- _Text block_:
▽

In Karakulina, which was a large village, though not according to our concept of dimensions, they put us in a structure at an abandoned school, and there we stayed for five years. Actually, it was almost solely Jewish children who stayed. Most of the Poles left the institution before we left for Russia, and the Russian children were slowly spread out here in Russia with each going to his home or over time finding a relative or redeemer to take him in. The Russians cared for us well. We had good food and were well clothed, even while around us there was hunger and distress. I remember this well. We continued to study at a school with the customary ten grades in Russia, and those who graduated were even sent to study at a university or a technical school or in an upper-level trade school.
At the end of the War in the year 1945, the few Polish children returned to their land and only the Jews who had nowhere to go remained. David Tobias stayed with them as the only one who cared and was faithful.
In 1946, Yakov decided to have us make aliyah [emigrate to The Land of Israel] and worried about every detail in the process of aliyah. But out of caution, he arranged things officially as if the intention was to repatriate to Polin, to parents. Only in that way was Tobias able to overcome the Jewish manager who wanted to keep us as proof of his rights in the party like a crop from his Russian upbringing in the Komsomol and Russian culture.
The struggle between the two ended with Tobias winning out. The Polish Embassy passed us on to Lodz and from there to Wrocław and Kudowa-Zdroj. The last place was on the Czech border and Tobias was able to smuggle us from there to France, to a place next to Paris called Ch âteau de la Gite. From there the route to Israel was open. Nevertheless, we boarded the Theodore Herzl for the migration and after three days of waiting in Haifa, as captives were transported by the British to Cyprus.

△

- _Problem 1_: According to the account, why was the 1946 aliyah officially arranged as a repatriation to Poland?
- _Problem 2_: Reproduce the stretch of the account from "In Karakulina, which" through "upper-level trade school.".

- _Source data_:
▽

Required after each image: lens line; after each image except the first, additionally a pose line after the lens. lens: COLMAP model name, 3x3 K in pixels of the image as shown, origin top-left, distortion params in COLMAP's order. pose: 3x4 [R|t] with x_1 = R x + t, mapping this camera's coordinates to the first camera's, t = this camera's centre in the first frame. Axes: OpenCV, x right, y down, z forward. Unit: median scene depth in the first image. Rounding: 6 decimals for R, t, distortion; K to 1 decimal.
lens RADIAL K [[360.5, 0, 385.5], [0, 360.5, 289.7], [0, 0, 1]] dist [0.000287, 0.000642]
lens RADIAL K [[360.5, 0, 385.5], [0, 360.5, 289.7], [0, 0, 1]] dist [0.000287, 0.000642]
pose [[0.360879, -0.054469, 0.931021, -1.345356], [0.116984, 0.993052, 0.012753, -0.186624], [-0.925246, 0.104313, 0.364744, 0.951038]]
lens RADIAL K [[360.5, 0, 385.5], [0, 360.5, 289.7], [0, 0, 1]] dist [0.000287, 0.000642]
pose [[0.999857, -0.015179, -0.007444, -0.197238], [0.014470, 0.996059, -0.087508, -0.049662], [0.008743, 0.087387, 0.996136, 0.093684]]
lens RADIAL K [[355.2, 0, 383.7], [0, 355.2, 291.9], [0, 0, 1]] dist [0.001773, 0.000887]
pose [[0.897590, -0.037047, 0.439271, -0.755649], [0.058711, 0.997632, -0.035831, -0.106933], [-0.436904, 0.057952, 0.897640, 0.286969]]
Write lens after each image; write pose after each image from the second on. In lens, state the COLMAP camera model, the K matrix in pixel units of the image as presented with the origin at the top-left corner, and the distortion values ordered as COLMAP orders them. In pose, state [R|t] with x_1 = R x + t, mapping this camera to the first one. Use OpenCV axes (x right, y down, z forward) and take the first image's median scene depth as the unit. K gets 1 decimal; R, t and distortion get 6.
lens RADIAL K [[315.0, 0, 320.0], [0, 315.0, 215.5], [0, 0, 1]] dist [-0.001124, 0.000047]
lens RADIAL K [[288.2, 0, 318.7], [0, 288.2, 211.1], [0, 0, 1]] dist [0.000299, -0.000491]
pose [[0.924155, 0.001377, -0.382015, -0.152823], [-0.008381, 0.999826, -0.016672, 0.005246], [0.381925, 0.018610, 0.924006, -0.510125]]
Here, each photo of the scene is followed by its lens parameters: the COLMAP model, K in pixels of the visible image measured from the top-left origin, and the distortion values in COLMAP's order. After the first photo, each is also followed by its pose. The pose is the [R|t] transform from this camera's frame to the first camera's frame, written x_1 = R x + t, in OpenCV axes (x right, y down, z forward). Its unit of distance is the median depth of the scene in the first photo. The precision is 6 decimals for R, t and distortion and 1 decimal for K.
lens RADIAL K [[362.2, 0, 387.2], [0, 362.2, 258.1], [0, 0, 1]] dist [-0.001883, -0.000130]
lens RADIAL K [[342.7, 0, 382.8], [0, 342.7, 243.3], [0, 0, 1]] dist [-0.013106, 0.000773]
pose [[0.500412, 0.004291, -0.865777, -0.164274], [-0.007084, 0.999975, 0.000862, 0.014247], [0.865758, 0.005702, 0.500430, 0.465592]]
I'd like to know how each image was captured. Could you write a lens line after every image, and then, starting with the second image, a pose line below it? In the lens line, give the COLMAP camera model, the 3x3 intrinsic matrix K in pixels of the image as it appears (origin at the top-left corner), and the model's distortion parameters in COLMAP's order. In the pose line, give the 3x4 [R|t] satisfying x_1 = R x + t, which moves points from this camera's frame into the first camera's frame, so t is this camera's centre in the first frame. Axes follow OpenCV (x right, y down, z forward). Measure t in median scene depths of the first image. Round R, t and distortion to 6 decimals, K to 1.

△

- _Response 1_: It was arranged that way out of caution, to look like a return to Poland to parents. Only in that way could Tobias overcome the Jewish manager, who wanted to keep the children as proof of his rights in the party.

- _Response 2_:
In Karakulina, which was a large village, though not according to our concept of dimensions, they put us in a structure at an abandoned school, and there we stayed for five years. Actually, it was almost solely Jewish children who stayed. Most of the Poles left the institution before we left for Russia, and the Russian children were slowly spread out here in Russia with each going to his home or over time finding a relative or redeemer to take him in. The Russians cared for us well. We had good food and were well clothed, even while around us there was hunger and distress. I remember this well. We continued to study at a school with the customary ten grades in Russia, and those who graduated were even sent to study at a university or a technical school or in an upper-level trade school.